NEW YORK – It’s official: Parolees in New York — a trendsetting state if there ever was one — can vote now that embattled Gov. Andrew Cuomo quietly signed legislation Tuesday to restore that most basic democratic right to hundreds of thousands of people with felonies on their records.
For the last three years, formerly incarcerated people serving out the remainder of their sentences on parole were able to vote under a previous executive order penned by the Democratic governor. This week, with a lack of fanfare (as in the braggadocios governor and his aggressive media team didn’t even bother to send out a press release), Cuomo signed standalone legislation sent to him by the legislature which officially enshrines the policy in New York’s books.
This is all happening as the third term governor faces a multitude of scandals — some of which could land the once popular governor behind bars himself. If that happens, this very change in statute would benefit Cuomo himself.
“This is a good day for New York State’s democracy and our communities. People on parole live and work in our cities and towns, and by automatically restoring their right to vote, New York is finally welcoming them as full participants in society”Sean Morales-Doyle
Still, even with Cuomo’s stained record tainting the celebration, a group of lawmakers in Albany — along with many long term advocates for electoral and criminal justice reform — are heralding the change as a victory with potential national implications.
“This is a good day for New York State’s democracy and our communities,” Sean Morales-Doyle, deputy director of the Voting Rights and Elections Program at the Brennan Center for Justice at NYU Law, wrote after the governor signed the measure. “People on parole live and work in our cities and towns, and by automatically restoring their right to vote, New York is finally welcoming them as full participants in society.”
Other longtime advocates are also elated.

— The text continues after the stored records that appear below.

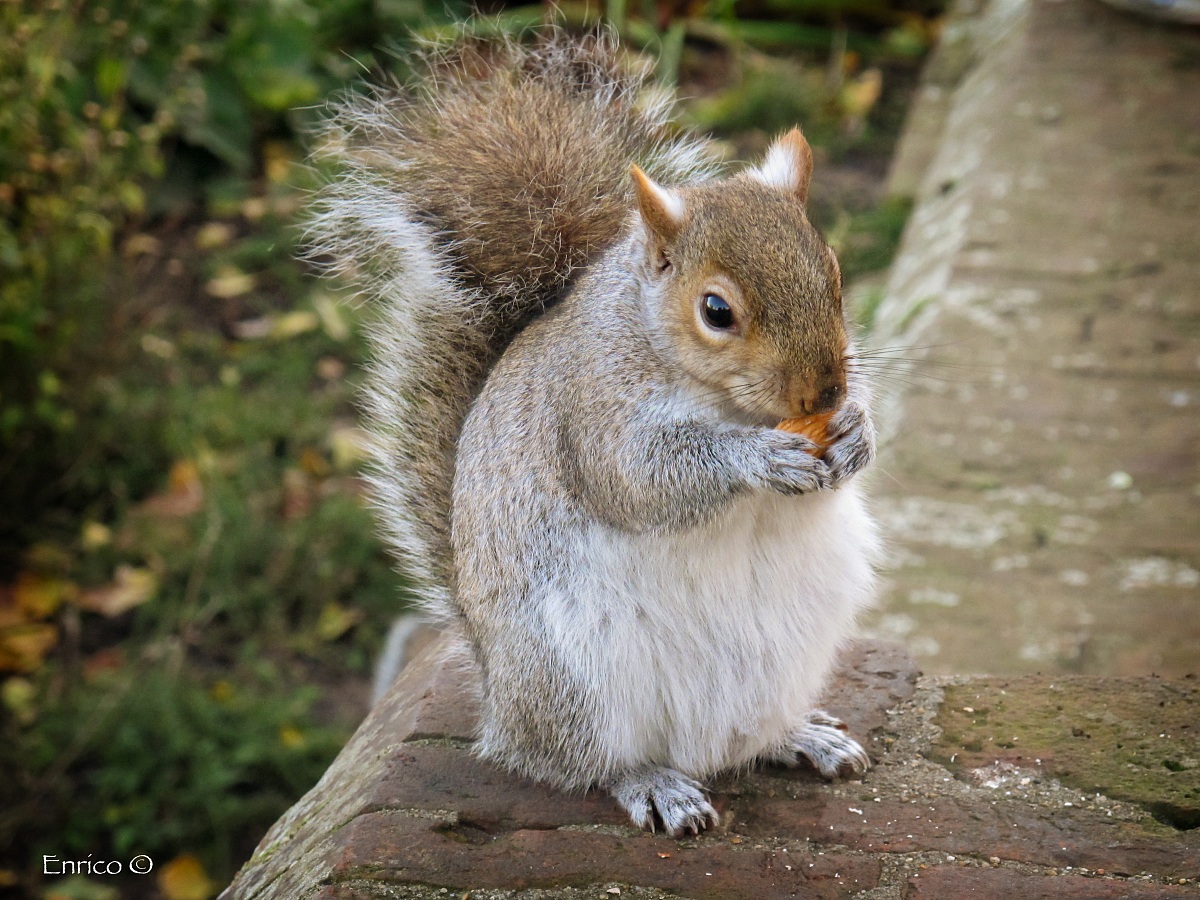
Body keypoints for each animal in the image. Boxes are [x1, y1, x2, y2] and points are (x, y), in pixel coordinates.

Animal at [310, 31, 881, 836]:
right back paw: (656, 783)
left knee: (743, 739)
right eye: (716, 311)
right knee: (582, 762)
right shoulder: (591, 411)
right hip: (574, 673)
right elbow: (638, 480)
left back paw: (799, 737)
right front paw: (759, 457)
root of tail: (499, 698)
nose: (823, 392)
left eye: (832, 273)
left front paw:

For nearly two decades Donna Lieberman has served as director of the New York state chapter of the ACLU.
“This systemic injustice has roots in our state’s white supremacist history and has, across generations, suppressed the participation of Black and Latinx New Yorkers in the most fundamental aspect of democracy: voting,” Lieberman wrote after the news broke.
Republicans still had a narrow hold on the state Senate back in 2018, and the executive order issued by Cuomo then effectively gave a narrow pardon that specifically restored voting rights to people on parole. Over 67,000 such pardons have been issued in the last three years, according to the governor’s office.
If merely left as an executive order the seismic shift in policy could have been quickly scrapped by the next governor (or the next…). It’s now officially codified into New York state law, which means a future legislature would need to reverse this new course; not merely Cuomo’s successor.
“I strongly believe that restoring the right to people who have paid their debt to society strengthens our democracy, promotes successful reentry into the community, and makes New York a safer and fairer place to live,” Cuomo wrote in a memo accompanying his bill signing.
The above memo wasn’t blasted out to the general public by the embattled governor or his team of communications specialists. It was provided to The News Station upon request — meaning many of the very prisoners and former inmates the new law is intended to help may still be left in the dark when it comes to their new right in the Empire State.